The line with "K Sadat has" marks where to begin. Please copy it and each line after it to the end of the records below, exactly.
= = = =
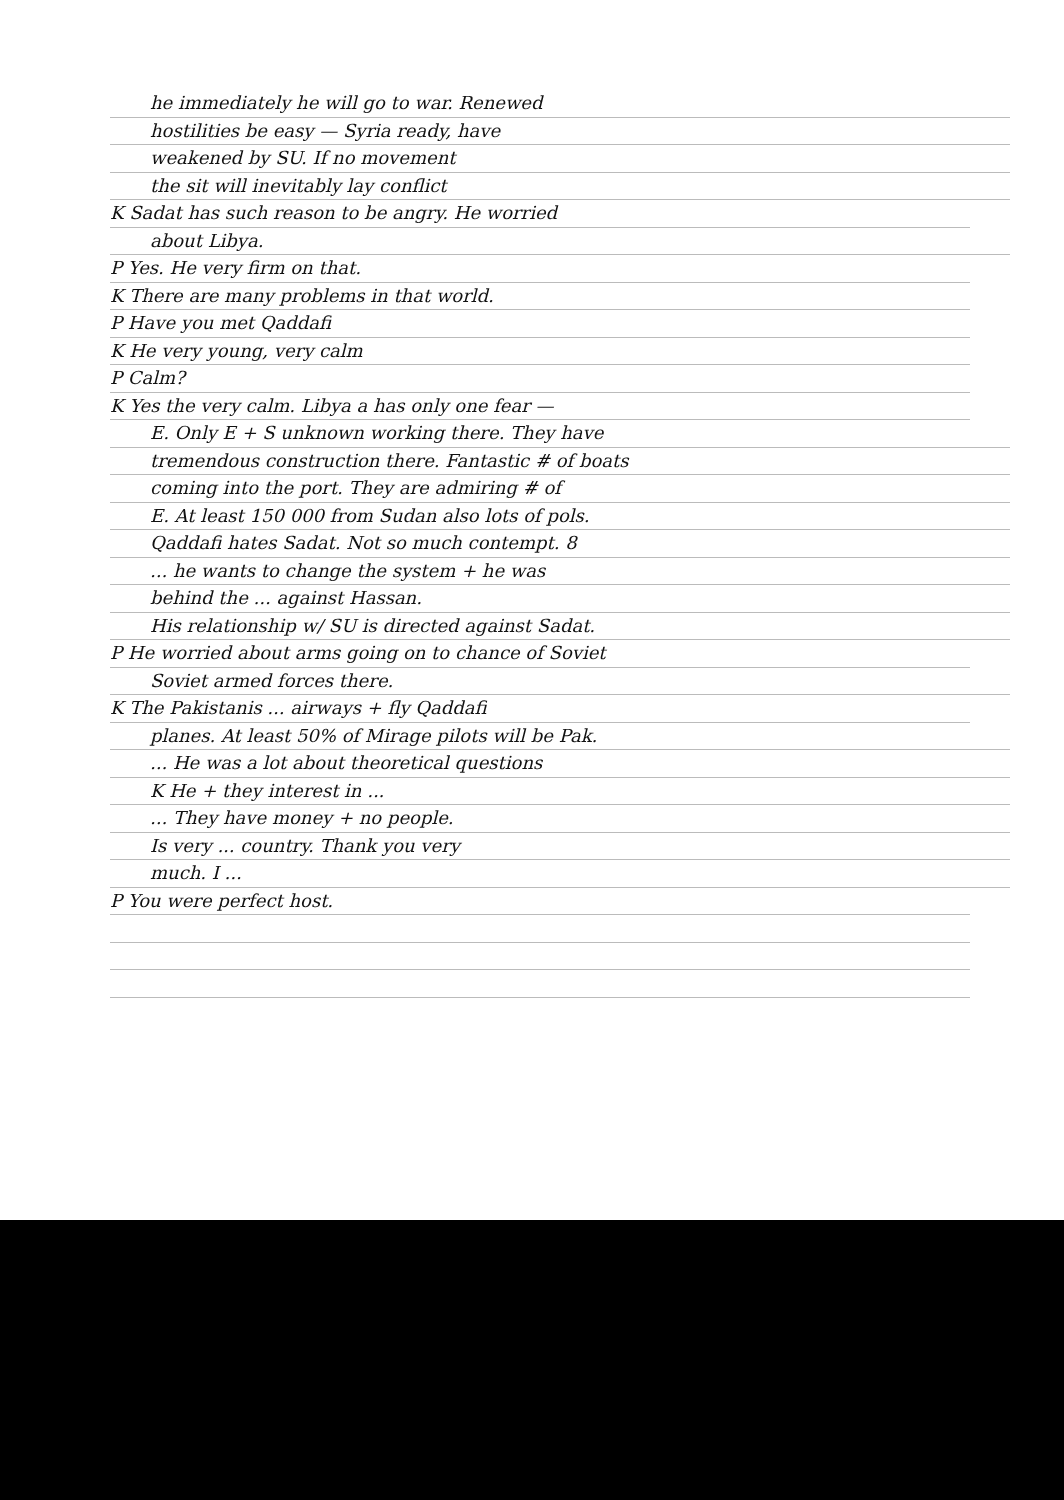he immediately he will go to war. Renewed
hostilities be easy — Syria ready, have
weakened by SU. If no movement
the sit will inevitably lay conflict
K Sadat has such reason to be angry. He worried
about Libya.
P Yes. He very firm on that.
K There are many problems in that world.
P Have you met Qaddafi
K He very young, very calm
P Calm?
K Yes the very calm. Libya a has only one fear —
E. Only E + S unknown working there. They have
tremendous construction there. Fantastic # of boats
coming into the port. They are admiring # of
E. At least 150 000 from Sudan also lots of pols.
Qaddafi hates Sadat. Not so much contempt. 8
... he wants to change the system + he was
behind the ... against Hassan.
His relationship w/ SU is directed against Sadat.
P He worried about arms going on to chance of Soviet
Soviet armed forces there.
K The Pakistanis ... airways + fly Qaddafi
planes. At least 50% of Mirage pilots will be Pak.
... He was a lot about theoretical questions
K He + they interest in ...
... They have money + no people.
Is very ... country. Thank you very
much. I ...
P You were perfect host.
= = = =
◆ WRITTEN ANSWER
K Sadat has such reason to be angry. He worried
about Libya.
P Yes. He very firm on that.
K There are many problems in that world.
P Have you met Qaddafi
K He very young, very calm
P Calm?
K Yes the very calm. Libya a has only one fear —
E. Only E + S unknown working there. They have
tremendous construction there. Fantastic # of boats
coming into the port. They are admiring # of
E. At least 150 000 from Sudan also lots of pols.
Qaddafi hates Sadat. Not so much contempt. 8
... he wants to change the system + he was
behind the ... against Hassan.
His relationship w/ SU is directed against Sadat.
P He worried about arms going on to chance of Soviet
Soviet armed forces there.
K The Pakistanis ... airways + fly Qaddafi
planes. At least 50% of Mirage pilots will be Pak.
... He was a lot about theoretical questions
K He + they interest in ...
... They have money + no people.
Is very ... country. Thank you very
much. I ...
P You were perfect host.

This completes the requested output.